A Franciscan friar steals Cunégonde’s jewels. Despite his agreement with Pangloss’s philosophy that “the fruits of the earth are a common heritage of all,” Candide nonetheless laments the loss. Candide and Cunégonde sell one horse and travel to Cadiz, where they find troops preparing to sail to the New World. Paraguayan Jesuit priests have incited an Indian tribe to rebel against the kings of Spain and Portugal. Candide demonstrates his military experience to the general, who promptly makes him a captain. Candide takes Cunégonde, the old woman, and the horses with him, and predicts that it is the New World that will prove to be the best of all possible worlds. But Cunégonde claims to have suffered so much that she has almost lost all hope.
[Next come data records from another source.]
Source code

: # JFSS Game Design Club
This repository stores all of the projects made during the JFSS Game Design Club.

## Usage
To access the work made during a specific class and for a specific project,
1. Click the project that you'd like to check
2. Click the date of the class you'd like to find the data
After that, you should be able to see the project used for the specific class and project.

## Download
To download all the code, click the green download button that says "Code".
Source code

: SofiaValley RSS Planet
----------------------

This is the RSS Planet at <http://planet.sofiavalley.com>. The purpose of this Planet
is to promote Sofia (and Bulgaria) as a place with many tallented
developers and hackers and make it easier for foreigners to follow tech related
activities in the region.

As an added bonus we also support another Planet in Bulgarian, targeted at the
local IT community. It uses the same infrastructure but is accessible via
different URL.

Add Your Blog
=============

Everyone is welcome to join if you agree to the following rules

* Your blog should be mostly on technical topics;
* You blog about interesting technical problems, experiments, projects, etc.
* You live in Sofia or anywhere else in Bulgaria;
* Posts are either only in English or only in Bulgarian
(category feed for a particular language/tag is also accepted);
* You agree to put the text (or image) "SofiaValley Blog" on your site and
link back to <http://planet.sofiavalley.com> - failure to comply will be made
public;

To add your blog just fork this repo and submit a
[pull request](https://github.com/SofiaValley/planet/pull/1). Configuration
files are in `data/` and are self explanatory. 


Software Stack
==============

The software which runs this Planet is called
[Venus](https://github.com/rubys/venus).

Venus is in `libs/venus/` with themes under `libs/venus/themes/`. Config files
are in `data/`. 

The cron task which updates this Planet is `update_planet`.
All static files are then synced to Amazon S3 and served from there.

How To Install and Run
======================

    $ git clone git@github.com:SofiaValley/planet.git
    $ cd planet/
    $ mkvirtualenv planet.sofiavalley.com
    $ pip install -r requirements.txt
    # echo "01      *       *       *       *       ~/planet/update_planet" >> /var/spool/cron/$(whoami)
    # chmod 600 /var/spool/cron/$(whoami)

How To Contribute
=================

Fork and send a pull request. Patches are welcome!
The old woman admonishes Cunégonde for complaining because Cunégonde has not suffered as much as she has.
Readers have proposed various interpretations of Jacques’s death. His death could represent Voltaire’s criticism of the optimistic belief that evil is always balanced by good. Jacques, who is good, perishes while saving the sailor, who is selfish and evil; the result is not a balance but a case of evil surviving good. Jacques’s death could also represent the uselessness of Christian values. Continually referred to as “the Anabaptist,” Jacques is an altruist who does not change society for the better; he ends up a victim of his own altruism.
Pangloss responds to Jacques’s death by asserting that the bay outside Lisbon had been formed “expressly for this Anabaptist to drown in.” This argument is a parody of the complacent reasoning of optimistic philosophers. Convinced that the world God created must necessarily be perfectly planned and executed, optimists end up drawing far-fetched and unlikely connections between apparently unrelated events, such as the formation of a bay and the drowning of Jacques.
Voltaire bases the earthquake in Candide on an actual historical event that affected him deeply. A devastating earthquake on November 1, 1755—All Saints’ Day—leveled Lisbon and killed over 30,000 people, many of whom died while praying in church. The earthquake challenged a number of Enlightenment thinkers’ optimistic views of the world.
The sailor’s debauchery amid the groans of the wounded represents indifference in the face of evil. Voltaire strongly condemned indifference, and his belief that human inaction allows suffering to continue is evident in his depictions of the sailor and Pangloss. At one point, when Candide is knocked down by rubble and begs Pangloss to bring him wine and oil, Pangloss ignores Candide’s request and rambles on about the causes and ultimate purpose of the earthquake. Voltaire proposes a fundamental similarity between Pangloss’s behavior and the sailor’s actions. The sailor’s sensual indulgence in the face of death is grotesque and inhumane. While less grotesque, Pangloss’s philosophizing is no better, because it too gets in the way of any meaningful, useful response to the disaster.
The auto-da-fé, or act of faith, was the Inquisition’s practice of burning heretics alive. Beginning in the Middle Ages, the officials of the Inquisition systematically tortured and murdered tens of thousands of people on the slightest suspicion of heresy against orthodox Christian doctrine. Jews, Protestants, Muslims, and accused witches were victims of this organized campaign of violence. Like many Enlightenment intellectuals, Voltaire was appalled by the barbarism and superstition of the Inquisition, and by the religious fervor that inspired it.